My wife is a teacher. Each new year when the teachers at her building return from the Christmas holiday, they share a word of the year. Each teacher offers a word they intend to make theirs during the year, which will span the end of the current school year and begin the next year. The word is supposed to reflect where they are in their life and a direction they want to head in the coming year. Not so much a resolution to get something accomplished, but a sort of direction or mindset.
Several years ago my wife read the book “Year of Yes,” by television producer Shonda Rhimes. She likes the book and made “Yes” her word for the next year, vowing to say “Yes” to things she wouldn’t normally do and that pulled her out of her comfort zone. Last year, her word was ‘No,’ giving herself permission to say “No” to some things, even some good things, so that she had time for the best things in her life, the things that really made her happy.
This year she labored over her choice of words. She had several that she considered, but none that seemed quite right.
In an effort to help, I sent her a link to a Merriam-Webster Word of the Year generator, a site that cycles through an array of words. You screenshot the generator and the word revealed is supposed to be your word of the year.
I tried it and got “Problematic.” In an effort to not have that kind of year, I quickly tried again and got “Bedlam.” No better.
Third time is a charm, right? “Bawdy.” Probably as accurate as the prior two, but still not what I was going for or particularly want for myself.
Finally, I got “Fajita.” Again, not what I was looking for, but it felt like the best I was going to get so I decided to stop.
My wife got “Powerful” and while that isn’t “Problematic” it also wasn’t what she was feeling for the new year.
In the end, she settled on “Content.” She showed her coworkers a picture of our family and said that it is all she ever dreamed of growing up was a family… and a horse.
She has both.
When told about my sizzling hot skillet word of the year, my coworkers said it was a cop out. They said I had enough issues to actually work on that I should do some work and come up with a genuine word.
Their word would apparently be “Killjoy.”
But after some soul searching and self-reflection, my word is “Everybody.”
The buzzkill brigade of coworkers have said “Everybody” is too vague, that it resembles a motivational poster that has a nebulous buzzword that cant be fully defined and certainly cant be quantified (Collaborative, Efforting, Synergy, etc.)
But I don’t think so. I think it is very specific and needs to be incredibly intentional.
I work hard to love people. Those who know me will, I hope, recognize that even though I have varying degrees of success, I really do try.

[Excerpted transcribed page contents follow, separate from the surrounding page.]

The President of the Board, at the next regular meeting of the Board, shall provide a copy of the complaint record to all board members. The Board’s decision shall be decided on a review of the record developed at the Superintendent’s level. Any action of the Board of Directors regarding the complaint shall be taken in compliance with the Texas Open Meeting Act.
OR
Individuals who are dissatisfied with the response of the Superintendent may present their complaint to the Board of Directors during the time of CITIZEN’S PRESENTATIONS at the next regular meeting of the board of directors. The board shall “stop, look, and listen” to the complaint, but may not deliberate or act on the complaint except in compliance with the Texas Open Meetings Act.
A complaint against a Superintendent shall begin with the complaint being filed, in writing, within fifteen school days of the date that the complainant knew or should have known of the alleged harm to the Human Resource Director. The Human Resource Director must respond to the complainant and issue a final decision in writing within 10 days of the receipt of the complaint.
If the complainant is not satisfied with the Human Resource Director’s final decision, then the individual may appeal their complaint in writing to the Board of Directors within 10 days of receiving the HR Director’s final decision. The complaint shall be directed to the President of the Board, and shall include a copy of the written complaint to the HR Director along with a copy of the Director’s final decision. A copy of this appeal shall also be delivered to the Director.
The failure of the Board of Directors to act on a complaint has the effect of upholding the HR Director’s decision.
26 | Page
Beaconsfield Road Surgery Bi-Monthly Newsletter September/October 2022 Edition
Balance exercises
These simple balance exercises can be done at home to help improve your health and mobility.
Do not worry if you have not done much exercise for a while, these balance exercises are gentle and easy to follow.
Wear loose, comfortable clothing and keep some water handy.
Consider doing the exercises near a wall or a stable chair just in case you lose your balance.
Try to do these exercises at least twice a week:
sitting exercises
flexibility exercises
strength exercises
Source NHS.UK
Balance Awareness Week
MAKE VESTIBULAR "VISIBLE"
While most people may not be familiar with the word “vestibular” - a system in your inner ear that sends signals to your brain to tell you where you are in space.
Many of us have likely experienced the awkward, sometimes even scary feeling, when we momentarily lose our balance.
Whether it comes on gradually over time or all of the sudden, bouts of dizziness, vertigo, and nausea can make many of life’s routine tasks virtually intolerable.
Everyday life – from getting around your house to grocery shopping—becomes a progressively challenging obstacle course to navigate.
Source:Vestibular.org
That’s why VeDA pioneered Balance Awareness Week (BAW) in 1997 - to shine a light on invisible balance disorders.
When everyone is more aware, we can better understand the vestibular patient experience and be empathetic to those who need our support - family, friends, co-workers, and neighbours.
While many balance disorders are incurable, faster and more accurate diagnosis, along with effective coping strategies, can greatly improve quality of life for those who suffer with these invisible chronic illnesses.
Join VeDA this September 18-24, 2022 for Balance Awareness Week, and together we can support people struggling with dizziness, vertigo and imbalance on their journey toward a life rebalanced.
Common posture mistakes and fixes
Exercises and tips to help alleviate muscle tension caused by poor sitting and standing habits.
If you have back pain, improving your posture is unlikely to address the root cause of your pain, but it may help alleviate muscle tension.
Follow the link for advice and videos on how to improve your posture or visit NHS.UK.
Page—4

But I also realize that I could try harder. I easily love those who are easy to love. But I struggle sometimes to love those that are different than me, or that seem weird to me, or who irritate me. Looking ahead at 2024, this year has the potential to create a lot of situations and scenarios where I could easily muster righteous indignation and justify, to myself, why some people do not deserve to be loved.
But the whole point of love is that it needs to be unmerited. The kind of love that targets only those who are easy to love is cheap. The power of love only manifests itself when used without abandon for those who are unlovable.
So that’s my word. Everybody. Love everybody. Value everybody. Be kind to everybody. Respect everybody. Treat everybody as I want to be treated.
Like an annual resolution, I know I will fail. But the point is, I want to be the kind of person who treats everybody with dignity and I am going to try to be better. I am efforting.
-Mac Cordell is a reporter for the Journal-Tribune.